Activity: An exact copy of the listing below is the answer, with the pictures removed.

Provided data:
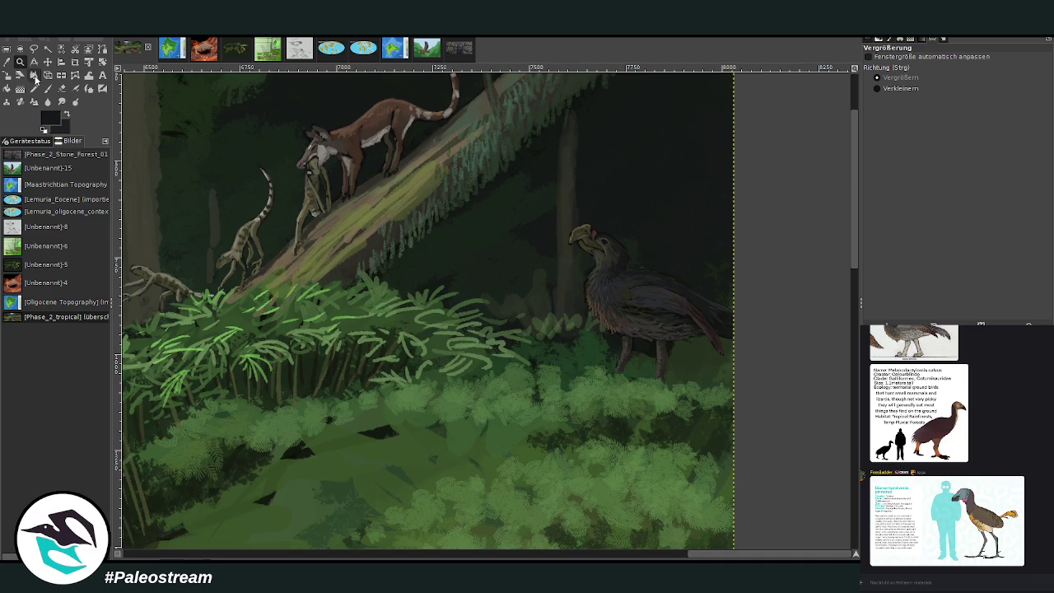
Sample foliage greens, light and dark, from the bushes around the bird
key(o)
ctrl+click(512, 337)
key(p)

Result of this task:
Sample foliage greens, light and dark, from the bushes around the bird
key(o)
ctrl+click(512, 337)
key(p)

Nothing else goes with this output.